- Directed by: Devi Prasad Shetty
- Screenplay by: Devi Prasad Shetty
- Story by: Devi Prasad Shetty
- Produced by: Devi Prasad Shetty Sathvik Hebbar
- Starring: Vijay Raghavendra Gopalkrishna Deshpande Sagar Puranik Usha Bhandary
- Cinematography: Hemanth Acharya
- Edited by: Shashank Narayana
- Music by: Navaneeth Sham
- Production company: Flying Elephant Story Tellers
- Distributed by: Janani Pictures
- Release date: 20 February 2026;
- Country: India
- Language: Kannada

= Second Case of Seetharam =

2026 Indian Kannada-language thriller film

Second Case of Seetharam is a 2026 Indian Kannada-language suspense thriller written, directed and co-produced by Devi Prasad Shetty along with Sathvik Hebbar under the banner, Flying Elephant Story Tellers. It stars Vijay Raghavendra as Seetharam, along with Gopalkrishna Deshpande, Sagar Puranik and Usha Bhandary in pivotal roles. The film serves as a sequel to Seetharam Benoy Case No. 18 (2021) and continues the story of Inspector Seetharam.

== Plot ==
Seetharam, an upright and principled sub-inspector, is transferred from Haveri to the rural Aanegadde police station in Shivamogga district. After resolving a previous case, he is assigned to investigate a series of brutal murders that appear to follow no clear pattern. As bodies continue to surface, forensic analysis suggests that the killings may be the work of a psychotic serial offender.
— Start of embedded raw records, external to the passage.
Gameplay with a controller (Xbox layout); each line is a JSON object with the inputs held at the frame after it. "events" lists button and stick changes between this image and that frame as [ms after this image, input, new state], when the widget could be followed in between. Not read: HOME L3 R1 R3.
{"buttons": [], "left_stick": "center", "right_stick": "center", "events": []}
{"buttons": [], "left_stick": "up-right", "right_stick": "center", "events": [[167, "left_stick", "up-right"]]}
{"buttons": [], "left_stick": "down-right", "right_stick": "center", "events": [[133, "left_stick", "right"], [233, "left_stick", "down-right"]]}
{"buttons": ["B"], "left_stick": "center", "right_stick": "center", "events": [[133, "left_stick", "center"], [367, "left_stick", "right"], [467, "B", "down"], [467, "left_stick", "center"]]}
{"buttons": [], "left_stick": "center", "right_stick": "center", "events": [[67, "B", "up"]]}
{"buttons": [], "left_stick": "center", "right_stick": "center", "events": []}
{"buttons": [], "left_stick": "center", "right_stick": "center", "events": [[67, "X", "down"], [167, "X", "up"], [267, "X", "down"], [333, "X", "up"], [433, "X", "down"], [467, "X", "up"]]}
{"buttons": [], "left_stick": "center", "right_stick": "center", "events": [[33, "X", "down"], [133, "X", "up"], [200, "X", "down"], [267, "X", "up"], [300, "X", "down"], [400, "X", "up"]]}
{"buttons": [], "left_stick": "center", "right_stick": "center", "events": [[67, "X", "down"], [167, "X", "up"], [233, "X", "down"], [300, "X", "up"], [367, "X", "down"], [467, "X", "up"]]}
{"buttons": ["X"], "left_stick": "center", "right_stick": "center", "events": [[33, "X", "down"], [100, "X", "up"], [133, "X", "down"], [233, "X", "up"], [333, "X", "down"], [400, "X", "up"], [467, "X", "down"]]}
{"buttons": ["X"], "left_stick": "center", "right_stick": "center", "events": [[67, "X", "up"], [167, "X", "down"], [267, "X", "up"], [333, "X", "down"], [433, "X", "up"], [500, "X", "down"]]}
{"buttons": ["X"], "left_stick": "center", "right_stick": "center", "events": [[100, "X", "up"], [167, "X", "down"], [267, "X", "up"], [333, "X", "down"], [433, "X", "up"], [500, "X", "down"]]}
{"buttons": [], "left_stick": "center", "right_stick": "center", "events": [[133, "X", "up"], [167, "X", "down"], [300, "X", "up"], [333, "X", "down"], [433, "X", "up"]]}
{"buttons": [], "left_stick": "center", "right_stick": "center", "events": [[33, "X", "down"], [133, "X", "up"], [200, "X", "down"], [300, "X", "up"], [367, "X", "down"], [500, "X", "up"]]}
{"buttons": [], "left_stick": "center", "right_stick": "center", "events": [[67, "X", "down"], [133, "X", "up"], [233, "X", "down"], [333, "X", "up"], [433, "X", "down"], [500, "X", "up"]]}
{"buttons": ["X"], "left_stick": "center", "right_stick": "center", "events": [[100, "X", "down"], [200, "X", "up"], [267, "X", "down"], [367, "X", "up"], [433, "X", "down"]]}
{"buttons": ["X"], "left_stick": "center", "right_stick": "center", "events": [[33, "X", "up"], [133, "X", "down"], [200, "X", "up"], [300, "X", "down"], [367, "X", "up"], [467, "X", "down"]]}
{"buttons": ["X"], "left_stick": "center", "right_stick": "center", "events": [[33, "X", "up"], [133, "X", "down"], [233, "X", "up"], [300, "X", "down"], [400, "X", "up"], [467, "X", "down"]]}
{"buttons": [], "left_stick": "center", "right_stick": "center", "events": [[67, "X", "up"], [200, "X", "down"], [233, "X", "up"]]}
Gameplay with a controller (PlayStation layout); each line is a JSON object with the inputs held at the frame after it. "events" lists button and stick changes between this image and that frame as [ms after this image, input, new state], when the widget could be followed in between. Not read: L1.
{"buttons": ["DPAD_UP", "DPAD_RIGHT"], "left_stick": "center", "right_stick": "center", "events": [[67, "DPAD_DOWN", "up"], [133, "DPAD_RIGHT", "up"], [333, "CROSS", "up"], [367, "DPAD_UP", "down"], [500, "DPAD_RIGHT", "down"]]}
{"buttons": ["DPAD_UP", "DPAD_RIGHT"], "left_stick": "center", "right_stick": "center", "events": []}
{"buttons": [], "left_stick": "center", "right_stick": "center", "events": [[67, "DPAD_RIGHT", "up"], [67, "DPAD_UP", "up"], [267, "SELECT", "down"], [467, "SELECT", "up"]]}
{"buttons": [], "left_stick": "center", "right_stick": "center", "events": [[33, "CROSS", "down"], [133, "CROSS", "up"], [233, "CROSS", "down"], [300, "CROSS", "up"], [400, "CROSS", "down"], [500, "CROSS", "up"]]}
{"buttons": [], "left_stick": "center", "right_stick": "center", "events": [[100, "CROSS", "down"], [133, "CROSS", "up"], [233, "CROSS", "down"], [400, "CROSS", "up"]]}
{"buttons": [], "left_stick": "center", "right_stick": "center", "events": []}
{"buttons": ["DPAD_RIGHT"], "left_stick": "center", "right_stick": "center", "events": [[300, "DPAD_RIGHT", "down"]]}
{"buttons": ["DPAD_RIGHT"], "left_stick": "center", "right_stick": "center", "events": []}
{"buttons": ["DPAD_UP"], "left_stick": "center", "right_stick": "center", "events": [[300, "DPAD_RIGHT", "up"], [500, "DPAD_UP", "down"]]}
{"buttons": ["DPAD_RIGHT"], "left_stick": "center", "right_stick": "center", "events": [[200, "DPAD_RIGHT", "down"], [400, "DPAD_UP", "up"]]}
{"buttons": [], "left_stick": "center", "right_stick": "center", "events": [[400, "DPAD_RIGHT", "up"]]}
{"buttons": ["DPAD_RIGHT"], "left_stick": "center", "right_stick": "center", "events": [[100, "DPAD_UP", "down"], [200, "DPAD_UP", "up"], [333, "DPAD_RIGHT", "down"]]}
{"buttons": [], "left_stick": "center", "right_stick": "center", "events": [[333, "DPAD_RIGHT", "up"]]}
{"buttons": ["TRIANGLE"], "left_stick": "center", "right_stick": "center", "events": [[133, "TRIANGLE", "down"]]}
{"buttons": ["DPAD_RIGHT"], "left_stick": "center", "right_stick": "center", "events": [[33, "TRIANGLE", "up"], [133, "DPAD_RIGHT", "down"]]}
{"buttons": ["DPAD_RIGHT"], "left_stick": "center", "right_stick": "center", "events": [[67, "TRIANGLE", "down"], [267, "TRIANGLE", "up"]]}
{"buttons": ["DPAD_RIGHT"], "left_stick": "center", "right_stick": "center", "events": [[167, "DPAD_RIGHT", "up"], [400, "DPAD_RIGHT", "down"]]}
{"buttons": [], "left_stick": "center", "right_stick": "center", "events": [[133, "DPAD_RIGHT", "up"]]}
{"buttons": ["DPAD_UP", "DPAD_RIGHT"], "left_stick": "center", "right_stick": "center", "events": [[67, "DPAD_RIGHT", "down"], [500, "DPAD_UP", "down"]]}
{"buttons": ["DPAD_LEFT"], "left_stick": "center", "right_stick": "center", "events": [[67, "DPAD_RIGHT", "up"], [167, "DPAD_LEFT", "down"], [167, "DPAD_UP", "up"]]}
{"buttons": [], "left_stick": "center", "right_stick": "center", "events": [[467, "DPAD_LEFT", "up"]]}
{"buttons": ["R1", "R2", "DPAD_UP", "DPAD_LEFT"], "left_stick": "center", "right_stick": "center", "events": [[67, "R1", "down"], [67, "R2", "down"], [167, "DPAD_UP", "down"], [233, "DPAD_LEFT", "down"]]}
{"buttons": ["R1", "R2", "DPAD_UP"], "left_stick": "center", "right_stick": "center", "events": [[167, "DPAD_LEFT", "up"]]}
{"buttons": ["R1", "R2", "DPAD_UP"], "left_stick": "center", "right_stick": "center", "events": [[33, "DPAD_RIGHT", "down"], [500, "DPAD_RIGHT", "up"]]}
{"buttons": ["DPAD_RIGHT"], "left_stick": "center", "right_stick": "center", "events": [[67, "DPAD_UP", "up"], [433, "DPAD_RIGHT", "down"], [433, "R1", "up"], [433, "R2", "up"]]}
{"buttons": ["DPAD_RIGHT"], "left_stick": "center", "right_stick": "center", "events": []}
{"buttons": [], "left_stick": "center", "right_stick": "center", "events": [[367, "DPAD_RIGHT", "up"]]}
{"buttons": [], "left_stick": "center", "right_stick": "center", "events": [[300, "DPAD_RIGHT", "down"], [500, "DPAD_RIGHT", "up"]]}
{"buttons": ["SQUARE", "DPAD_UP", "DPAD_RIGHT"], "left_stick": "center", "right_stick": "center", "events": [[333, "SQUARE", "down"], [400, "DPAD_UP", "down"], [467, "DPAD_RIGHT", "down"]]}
The story starts with having a bitter past with his sister who was thrown away from home because of her love interest. Seetharam though having close relationship with his sister, stands helpless because of his strict father when she returns home being pregnant. Being abandoned by her own father and brother she stops talking to them.

Seetharam and his team attempt to identify patterns, motives, and connections among the victims, encountering multiple suspects along the way. However, each apparent breakthrough leads to further complications, with new murders continuing to challenge the investigation. Parallel to the case, Seetharam grapples with unresolved personal issues, particularly his strained relationship with his estranged sister. As the investigation deepens, links between the crimes and past traumas emerge, complicating both the professional and emotional aspects of his pursuit.

The narrative culminates in a confrontation that reveals the psychological motivations behind the killings and resolves the identity of the perpetrator, while also addressing Seetharam’s personal journey.

== Production ==
The film was developed as a sequel to Seetharam Benoy Case No. 18 (2021), continuing the investigative narrative centered on Inspector Seetharam. The project was written and directed by Devi Prasad Shetty, who retained creative control over the screenplay and story. Vijay Raghavendra reprised his role as Inspector Seetharam, marking his continued collaboration with director Shetty. Supporting roles were played by actors including Gopalkrishna Deshpande and Usha Bhandary.

=== Filming ===
Principal photography was carried out in Karnataka, with the story set in the fictional town of Anegadde, depicted through rural and semi-urban locations. The cinematography was handled by Hemanth Acharya, and editing was done by Shashank Narayana.

== Music ==
The film's music was composed by Navaneeth Sham and lyrics written by Pawan Wadeyar and Thrilok Thrivikram.

=== Tracklist ===
- "Jagavella Neene" - Rajath Hegde
- "Urulo Kalave" - Vijay Raghavendra

== Release ==
The film theatrically released on 20 February 2026

=== Streaming rights ===
This movie was later streamed on Amazon Prime Video from 17 April 2026 in Kannada , Tamil and Hindi And it also released on Lionsgate Play on 3 July 2026 in Kannada , Tamil and Hindi

== Reception ==
The film received mixed-to-positive reviews from critics. It was described as a “solid blend of suspense and substance,” with particular praise for Vijay Raghavendra’s restrained performance and the film’s psychological approach to its antagonist.

Some reviewers highlighted the film as an engaging slow-burn thriller that improves as it progresses, though the early portions were noted for relying on genre clichés. Others criticized the film for pacing issues, stating that while the procedural elements were competently handled, the overall narrative lacked intensity and emotional depth.